Designing Ingenuity presented many challenges for Balaram and his team. The temperature drops down to minus-130 degrees Fahrenheit at the Jezero Crater. It’s so cold on Mars that just one-third of the helicopter’s power can be used for flying; a lot of other power goes to keeping the helicopter online throughout the frigid martian night in order to warm up the craft’s electronics.

But chilly temperatures are only the beginning of the problems that  a would-be Martian aviator would face. Mars’ atmosphere is 99 percent thinner than Earth’s, with a third of its gravitational pull. In order to generate enough lift, the chopper features two 4-foot-long carbon-fiber blades that spin at roughly 2,400 rpm on counter-rotating motors—about eight times faster than the blades spin on a standard helicopter on Earth. Ingenuity has an incredibly lightweight design, clocking in at only 4 pounds with a fuselage slightly bigger than a softball.
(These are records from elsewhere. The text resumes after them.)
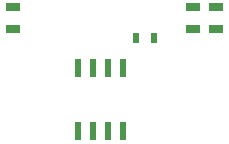
<source format=gbr>
G04 #@! TF.GenerationSoftware,KiCad,Pcbnew,(5.0.0)*
G04 #@! TF.CreationDate,2018-10-21T00:31:12-03:00*
G04 #@! TF.ProjectId,picdev8pin,7069636465763870696E2E6B69636164,rev?*
G04 #@! TF.SameCoordinates,Original*
G04 #@! TF.FileFunction,Paste,Top*
G04 #@! TF.FilePolarity,Positive*
%FSLAX46Y46*%
G04 Gerber Fmt 4.6, Leading zero omitted, Abs format (unit mm)*
G04 Created by KiCad (PCBNEW (5.0.0)) date 10/21/18 00:31:12*
%MOMM*%
%LPD*%
G01*
G04 APERTURE LIST*
%ADD10R,0.600000X1.550000*%
%ADD11R,0.500000X0.900000*%
%ADD12R,1.300000X0.700000*%
G04 APERTURE END LIST*
D10*
G04 #@! TO.C,U1*
X102870000Y-46548000D03*
X101600000Y-46548000D03*
X100330000Y-46548000D03*
X99060000Y-46548000D03*
X99060000Y-41148000D03*
X100330000Y-41148000D03*
X101600000Y-41148000D03*
X102870000Y-41148000D03*
G04 #@! TD*
D11*
G04 #@! TO.C,C1*
X105525000Y-38608000D03*
X104025000Y-38608000D03*
G04 #@! TD*
D12*
G04 #@! TO.C,R1*
X93599000Y-37907000D03*
X93599000Y-36007000D03*
G04 #@! TD*
G04 #@! TO.C,R2*
X108839000Y-36007000D03*
X108839000Y-37907000D03*
G04 #@! TD*
G04 #@! TO.C,R3*
X110744000Y-37907000D03*
X110744000Y-36007000D03*
G04 #@! TD*
M02*

</source>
That being said, Ingenuity has relatively limited abilities. The solar-powered chopper is designed to take-off, hover no more than a few dozen feet above the surface, maneuver through Mars’ thin air, and land on flat terrain. Over the course of 30 Martian days, a team of NASA engineers back home on Earth will test out Ingenuity’s ability to fly.

Once Perseverance lands on the rugged Martian surface, the six-wheeled robotic geologist will set off on its own mission while also searching for a suitable place to deploy Ingenuity as soon as possible. “When we say suitable spot, we’re looking for a flat piece of ground,” Balaram adds. After the copter detaches from the rover, Perseverance will take social distancing to new heights by driving away about 330 feet from Ingenuity in order to minimize collision risk.

Finally, Ingenuity will take off on its first flight well within the watchful eye of the Perseverance rover and its cameras. Assuming Ingenuity is able to get off the surface and land safely again, the copter will fly up to four more times. With each attempt, it will try to go a little higher and farther.

But Balaram stresses this is a high-risk, high reward mission. “We are essentially trying a completely new form of mobility on a different planet, which has many challenges in terms of how you fly. Success is not guaranteed and we will take success with each step: When we land in three weeks, when we get deployed on the surface, when we check out and survive the first night without freezing, when we get that first flight under our belt, all of those will be important milestones along the way.”

Alas, once the test period is over, Perseverance will bid Ingenuity adieu, having fulfilled its mission of proving that aircraft can operate on other worlds. If all goes well, Balaram says, the data acquired during these tests will help lay the groundwork to fly bigger and better aircraft, capable of carrying a full payload of scientific instruments to explore the skies of distant worlds.

And before Ingenuity can fly, Perseverance needs to nail its landing. Fingers crossed!